Holi at Nathdwara

hindu aesthetic
4 min readMar 8, 2023
Sri Nathji dressed for the Holi festival; Bundi, Rajasthan, circa 1831

Nathdwara developed into a sacred town because of Shrinathji, and the entire cultural configuration of Nathdwara revolves around the temple. The main idol of the shrine does not belong to the cultural traditions of this area but was actually brought from Braj in the year 1672 about 640 km away from Nathdwara, to save the deity from religious persecution by the zealot Aurangzeb. The social network, relationships and the modes of living of the inhabitants of Nathwara are influenced by the seva-paddhati of the shrine, utsavas in the temple and religious ideas and practices of the Pushtimargiya tenets. Thus the whole town, as is developed today, owes its emergence to Shri Nathji alone. The town of Nathwara, minus Shri Nathji leaves nothing.

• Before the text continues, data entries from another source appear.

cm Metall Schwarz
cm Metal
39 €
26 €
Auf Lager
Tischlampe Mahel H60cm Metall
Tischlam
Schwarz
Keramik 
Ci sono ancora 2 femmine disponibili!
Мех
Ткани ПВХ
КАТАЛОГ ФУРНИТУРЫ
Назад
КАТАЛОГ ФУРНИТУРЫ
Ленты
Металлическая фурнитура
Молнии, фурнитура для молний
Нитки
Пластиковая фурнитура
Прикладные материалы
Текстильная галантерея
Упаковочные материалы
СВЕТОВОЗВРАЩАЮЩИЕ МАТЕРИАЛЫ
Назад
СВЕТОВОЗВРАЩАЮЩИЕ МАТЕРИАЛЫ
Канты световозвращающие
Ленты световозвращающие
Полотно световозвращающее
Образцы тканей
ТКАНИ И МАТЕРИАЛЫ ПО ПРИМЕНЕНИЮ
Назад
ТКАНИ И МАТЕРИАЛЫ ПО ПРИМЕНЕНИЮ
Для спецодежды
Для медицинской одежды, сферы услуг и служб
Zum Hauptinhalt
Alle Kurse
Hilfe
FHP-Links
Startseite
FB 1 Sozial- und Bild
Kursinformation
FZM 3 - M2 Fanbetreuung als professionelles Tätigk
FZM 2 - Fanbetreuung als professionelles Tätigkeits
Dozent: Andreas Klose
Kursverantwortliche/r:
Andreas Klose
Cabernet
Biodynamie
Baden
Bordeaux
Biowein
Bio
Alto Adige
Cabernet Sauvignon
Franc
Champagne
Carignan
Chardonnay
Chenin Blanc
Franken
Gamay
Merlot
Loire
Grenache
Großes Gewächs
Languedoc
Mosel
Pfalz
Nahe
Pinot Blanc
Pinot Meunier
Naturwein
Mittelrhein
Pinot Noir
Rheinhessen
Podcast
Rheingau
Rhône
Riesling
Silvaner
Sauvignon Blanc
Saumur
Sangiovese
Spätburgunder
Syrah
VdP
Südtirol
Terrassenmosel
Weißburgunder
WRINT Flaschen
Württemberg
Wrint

The principal Hindu festivals observed at Nathdwara with great pomp and show are the Holi in Phalgun, the Sil-Satami (in honour of Sitla) and the Gangaur sacred to Gauri, in Chait; the Akha-Teej in Vaisakh after the reaping of the wheat crop; the Rakhi in Śravana, the Teej in Bhadon being the anniversary of the day on which Parvati was, after long austerities, reunited with Shiva; the Dashera in Asoj in commemoration of the victory of Rāma over Rāvaṇa and the Diwali in Kartika. Holi acquired special prominence at Nathdwara because of its association with Braj and the typical manner in which Lord Krishna used to celebrate it at Gokul.

On the occasion of Holi the face of the Deity is smeared with gulāl (red powder). Songs and rasiyas are sung, The kirtankars go to the nearby hill (holi magra) in a procession — dancing and singing amidst resounding of guns. As the time for burning Holi arrives, the kirtankars return and the Holi is set on fire. Various substances are thrown into it. The children are very much in a mood to dance and they start collecting donations much in advance. The function concludes with the burning of the Holi. On Dol-Utsav, gulal is used in the temple for the pleasure of the Krishna, who was very fond of playing Holi. Inside the temple, each and every devotee is smeared with gulal and it seems as if the temple is overcast with red clouds. The Deity is made to wear white doriya clothes. A sandal-wood jhoola is brought in Dol-Tibari and the idol of Navneet Priya is placed into it. Swinging is called dol-jhoolana. The idols of Shri Nathji and Navneet Priya are smeared with gulal.

In the evening people move out in the form of a procession, headed by a bride and a bridegroom. A Brajvasi who has the hereditary right to act as Badshah accompanies the procession, along with camels, elephants, horses and the public at large. The Badshah imitates Birbal and the rulers of Jaipur and Jaisalmer. The procession circumambulates the temple (parikrama) on completion of which the rider comes to Govardhan Chauk and cleanses with his beard the nine steps of Surajpole. This is supposed to be the enactment of the mockery of a ruler, who is believed to have entered this temple to break the idol but lost his eye-sight due to divine intervention. Realizing the greatness of Krishna, he begged pardon, regained his eyesight and bowed to the Deity in such a manner that the floor was swept clean by his long beard. After the celebrations conclude, people go home, change their dresses and life goes back to normal.

Thus, we find that the average life of a citizen, residing at Nathwara has been turned, from birth till death and even beyond, into a cycle of ceremonies or sacraments which have added to it a little touch of beauty as well as holiness. These ritual acts punctuate the life within the family surroundings and give rise to a wide variety of taboos of a religious nature to be followed in society. Even the festivals and fairs are connected with religion. People gather together at Nathdwara only as a result of these religious ceremonies which provide to them opportunities for buying and selling special kinds of wares as well. Since this type of organization remains subjugated to the dominating influence of a ritual pattern, it gradually subsumes the life of those who live at Nathdwara into a ritual complex.

Excerpt from (with a few edits): Jindel, R. (1976). Culture Of Sacred Town: A Sociological Study Of Nathdwara. India: Popular Prakashan.